To improve clarity, we revised the paragraph as follows:

“From genome to phenotype, functional validation consistently supports the ecological specialization of A. endophylla. Phenotypic profiling reveals a narrow carbon-utilization spectrum on standardized biochemical panels, indicating limited capacity to metabolize diverse or complex substrates. This restricted metabolic breadth aligns with adaptation to the endo-foliar niche, where bacteria predominantly encounter simple host-derived compounds such as monosaccharides, organic acids, and amino acids rather than heterogeneous environmental carbon sources. In addition to its limited carbon utilization, A. endophylla displays sensitivity to osmotic stress and tolerance to specific ionic stresses (sodium butyrate, sodium bromate, Niaproof 4), further reflecting further reflecting selective pressures characteristic of the foliar environment, where microbes must rely on host-derived nutrients and withstand biotic stresses, as reported by Mujumdar, et al. [62].”

 

Minor note: Please also see Supplementary Tables 3 and 4 — spellings, lengths, absence/presence: I didn’t know how to adjust it.

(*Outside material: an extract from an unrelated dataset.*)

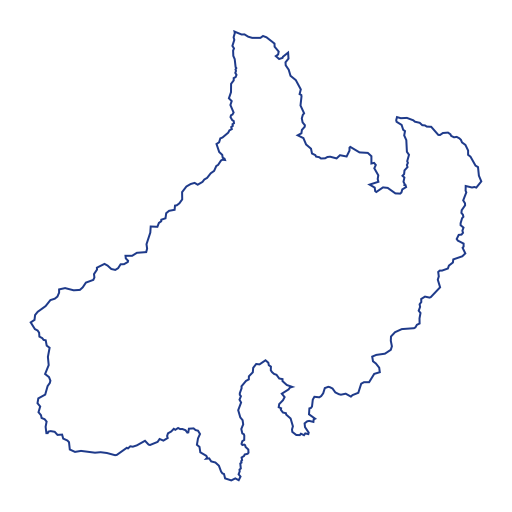 the district of Chumbivilcas, Cusco, Peru
{"feature_id": "86281439B72283889769086", "entity_name": "Chumbivilcas", "entity_type": "district", "adm_level": 2, "iso_a3": "PER", "parent_name": "Peru", "parent_adm1": "Cusco", "projection": "albers", "projection_center": [-71.945, -14.411], "detail": "fine", "context": "isolated", "style": "outline", "palette": "blue", "viewbox_px": 512, "rotation_deg": 0, "n_neighbors": 0, "source": "geoboundaries", "source_scale": "gbopen_adm2", "svg_char_len": 6020}
<svg xmlns="http://www.w3.org/2000/svg" viewBox="0 0 512 512"><path d="M397.0,117.1L396.2,120.2L396.6,121.8L401.6,124.9L403.2,129.8L405.0,131.1L404.2,135.4L406.3,140.1L406.9,151.8L409.0,154.8L407.2,161.2L407.9,162.9L406.9,165.0L407.5,167.1L404.5,170.4L404.1,174.1L402.5,175.8L404.4,177.5L403.5,181.8L404.6,183.9L404.4,185.0L405.5,185.1L406.1,187.1L402.3,189.4L401.4,192.5L400.2,193.6L395.4,193.4L387.7,187.9L383.0,187.4L376.3,192.0L375.2,191.1L374.7,187.6L369.6,184.6L378.4,181.8L377.7,179.0L378.3,175.3L374.3,168.3L375.8,165.0L374.1,162.9L371.4,163.5L371.4,156.2L367.8,152.9L359.5,152.4L350.3,146.9L349.5,147.7L349.5,150.6L346.6,156.5L340.0,155.2L336.6,158.4L330.1,156.7L327.4,157.0L325.1,158.3L321.0,158.5L319.2,157.2L316.1,156.6L315.3,155.1L312.0,153.5L311.0,148.7L306.1,144.5L303.4,138.1L297.7,135.3L301.4,133.3L301.9,129.9L304.7,126.8L304.9,125.2L302.6,122.4L301.8,118.4L302.8,114.9L304.1,113.3L300.5,105.5L301.5,96.4L301.3,95.0L299.6,94.1L300.8,89.4L295.8,80.1L290.5,75.8L288.7,69.7L285.7,65.3L285.5,62.3L288.5,58.6L288.1,52.6L282.9,56.8L282.5,57.9L279.1,59.0L275.8,56.1L278.1,54.5L278.7,51.6L274.6,46.7L274.5,43.6L266.5,37.3L263.0,36.0L260.4,37.9L252.3,37.9L248.2,36.7L244.5,34.4L241.6,34.5L234.5,31.6L234.8,33.1L233.6,37.3L234.3,39.9L232.4,45.9L234.0,48.4L233.1,50.6L233.3,55.9L234.7,59.1L235.6,67.1L236.3,68.1L235.5,69.4L236.0,70.9L235.3,72.9L236.5,74.9L235.6,77.1L233.7,78.1L233.7,80.4L231.1,83.8L231.0,92.2L228.9,98.3L231.7,101.1L230.4,105.0L233.6,112.5L232.5,114.5L231.0,115.3L230.5,117.1L232.2,120.1L233.7,121.0L234.0,123.2L232.5,124.2L232.8,125.9L231.2,127.1L231.8,129.1L229.4,130.4L228.2,132.7L222.5,137.5L220.3,138.4L219.1,142.3L216.5,144.0L219.2,152.0L222.2,154.8L222.7,157.6L224.5,158.7L225.0,160.0L222.5,159.7L221.0,160.5L218.1,164.9L216.3,166.0L214.1,170.9L210.7,173.3L207.1,177.9L204.3,179.5L202.5,181.9L197.7,184.7L194.6,182.9L190.7,184.0L186.4,186.5L182.1,192.1L182.2,199.4L179.4,203.3L176.8,205.3L175.0,205.6L174.6,209.8L169.1,210.8L166.2,213.2L165.5,218.3L161.3,219.7L161.2,221.3L158.9,222.9L157.4,226.8L150.7,226.5L150.3,232.6L146.5,244.2L147.1,248.6L146.2,252.1L136.9,252.8L132.1,255.8L125.5,255.8L125.8,258.4L128.1,260.8L127.8,262.0L124.0,264.2L120.6,264.3L118.1,268.2L115.3,269.9L111.3,269.0L107.6,265.6L104.5,263.9L96.9,267.7L97.0,269.6L94.0,274.1L94.4,277.5L93.3,279.9L85.9,282.6L82.7,287.4L79.9,289.9L73.7,290.3L65.1,288.1L59.1,289.4L59.1,292.7L57.4,296.6L54.8,298.7L50.4,300.1L45.6,306.1L37.7,311.8L35.1,315.0L34.5,319.9L30.7,322.4L34.9,329.1L37.6,330.5L39.1,332.7L39.4,336.6L42.2,338.1L43.6,339.9L45.7,340.3L46.7,345.6L49.6,347.8L47.9,356.9L48.7,365.1L45.1,374.0L49.0,377.1L50.4,380.7L49.8,383.0L47.6,386.1L45.2,394.6L38.3,398.4L37.5,403.2L40.2,406.5L38.5,412.2L41.0,415.2L41.6,418.0L44.6,419.2L46.6,421.6L45.6,426.8L46.4,433.1L47.7,433.1L48.5,431.6L50.7,431.1L54.7,431.8L57.5,434.9L62.1,434.6L63.2,438.6L67.4,440.5L69.0,442.2L69.8,449.5L75.0,451.9L81.0,450.9L95.0,452.7L100.6,452.2L106.9,453.0L115.1,455.2L116.8,454.9L126.8,447.8L128.0,448.4L130.3,446.3L132.8,446.7L136.8,445.4L145.0,440.8L148.6,444.6L150.0,445.0L157.6,441.9L159.6,439.0L163.4,440.6L167.7,438.0L167.1,436.0L168.0,433.3L171.2,431.5L173.8,428.8L175.3,429.8L178.1,428.0L180.2,429.1L182.3,429.0L185.5,430.2L187.3,432.6L188.3,432.4L188.9,428.7L193.6,428.4L195.6,430.1L198.0,430.7L200.0,434.0L198.0,438.4L196.9,444.8L199.5,446.9L200.3,452.3L206.3,455.8L207.2,457.6L206.2,458.7L209.2,458.4L211.2,461.4L215.4,462.5L218.9,465.7L221.1,471.6L222.4,473.4L224.0,474.0L225.1,478.4L231.3,480.4L235.3,478.4L238.7,480.2L240.5,476.6L238.6,474.3L239.7,471.4L239.5,469.6L240.8,468.5L240.3,463.5L241.5,462.6L241.2,461.2L242.1,460.1L241.6,457.5L244.0,456.0L244.7,454.5L247.6,453.8L248.5,452.7L248.3,449.5L245.6,447.0L245.1,445.2L244.2,444.6L242.4,445.0L241.5,443.9L242.3,441.2L244.2,440.0L244.3,435.7L243.9,434.3L242.3,433.4L241.3,429.0L243.2,424.4L242.6,420.2L240.3,417.4L238.2,410.2L241.1,402.5L239.5,399.7L240.9,396.2L239.8,394.8L239.8,393.2L241.6,388.2L241.5,386.3L246.0,380.9L248.8,379.4L248.9,376.3L252.8,372.3L253.2,367.8L256.2,364.0L259.5,364.4L265.5,360.3L268.3,362.7L268.8,365.2L270.9,366.6L270.8,370.3L272.0,372.1L274.0,373.9L276.5,374.8L279.2,378.5L282.5,379.1L282.5,381.1L286.8,385.0L292.2,386.9L289.9,387.6L288.6,389.4L281.8,393.7L284.6,397.1L283.0,400.2L279.2,404.1L278.7,407.2L281.1,408.3L280.8,409.7L282.9,412.5L285.9,413.2L286.2,414.6L290.6,418.5L292.9,426.3L292.0,429.5L292.3,431.9L296.3,435.0L299.8,435.1L300.9,433.7L304.0,435.2L305.3,433.4L308.3,434.1L308.7,432.6L305.0,427.1L304.6,423.4L307.2,421.3L309.2,420.9L313.4,421.9L313.7,419.4L315.1,418.7L309.0,414.3L309.4,408.4L311.0,407.9L312.0,406.5L312.8,399.6L314.4,396.8L319.3,397.3L321.2,396.1L323.2,393.3L324.8,388.1L328.3,386.8L329.9,387.2L332.5,388.5L335.3,392.4L338.9,394.2L340.9,394.7L345.7,393.7L350.9,396.6L352.5,395.1L358.3,392.8L361.2,383.7L364.0,382.2L369.1,382.2L374.2,373.9L379.8,372.2L379.2,367.7L375.9,363.5L373.0,361.3L372.2,356.6L376.3,354.9L384.9,353.7L390.8,349.8L391.9,346.3L390.8,340.8L391.0,336.5L395.0,332.2L401.8,329.1L414.0,328.2L415.4,327.4L416.9,324.8L419.6,323.5L419.5,318.4L420.5,313.0L418.7,310.7L420.1,306.9L419.6,304.3L421.3,302.0L421.2,299.0L425.0,296.6L429.5,297.6L430.8,297.1L440.1,287.3L437.8,279.7L438.8,276.4L438.2,272.0L439.7,270.6L442.0,270.6L447.9,268.5L448.9,265.6L452.9,262.5L453.3,259.4L462.3,256.3L465.3,253.4L462.6,247.8L463.6,246.6L463.6,243.6L457.8,240.6L456.7,239.0L458.7,234.9L461.5,234.6L463.0,232.8L462.4,230.7L463.5,227.6L460.6,225.2L460.6,223.2L462.1,218.2L463.4,216.8L462.9,214.7L461.4,212.9L461.7,210.2L465.1,205.3L465.0,203.3L463.2,200.4L466.3,192.4L465.6,190.7L465.7,186.0L472.0,187.5L474.4,187.0L476.3,187.6L481.3,181.4L478.9,175.7L478.0,167.1L475.5,165.6L470.5,156.7L468.1,154.8L468.1,150.5L465.4,144.9L462.0,142.4L460.9,139.8L459.3,138.3L456.7,136.9L454.0,137.3L451.2,135.9L450.4,134.3L448.0,132.6L442.9,133.0L440.0,135.0L438.3,134.9L431.2,126.8L426.8,126.6L424.9,125.4L422.3,125.2L419.7,122.8L414.9,121.7L413.3,120.3L406.9,117.9L400.8,118.2L397.0,117.1Z" fill="none" stroke="#1e3a8a" stroke-width="2"/></svg>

Response: We corrected spelling inconsistencies, standardized the terminology (e.g., “presence/absence”), and ensured consistent formatting for gene lengths and annotations.Supplementary Tables 3 and 4.

Comment: Interesting how similar yet dissimilar the two isolates are. Could you add whether these two isolates are compatible in their growth, or is one antagonistic?

Response: The two isolates are compatible, as evidenced by the dual-culture assays shown in the recto-verso images. No antagonistic activity was observed under the tested conditions. We have added a brief statement in the Results section to clarify this point.

 

Comment: are these two strains compatible on dual plate culture?

Response: Yes, a compatibility test performed on TSA medium with both strains showed no growth inhibition at their intersection, indicating that the two isolates are compatible (Fig. S2). We added this information the conclusion.

Round 2

Reviewer 1 Report

Comments and Suggestions for Authors

authors addressed my all comments, the MS can be accepted.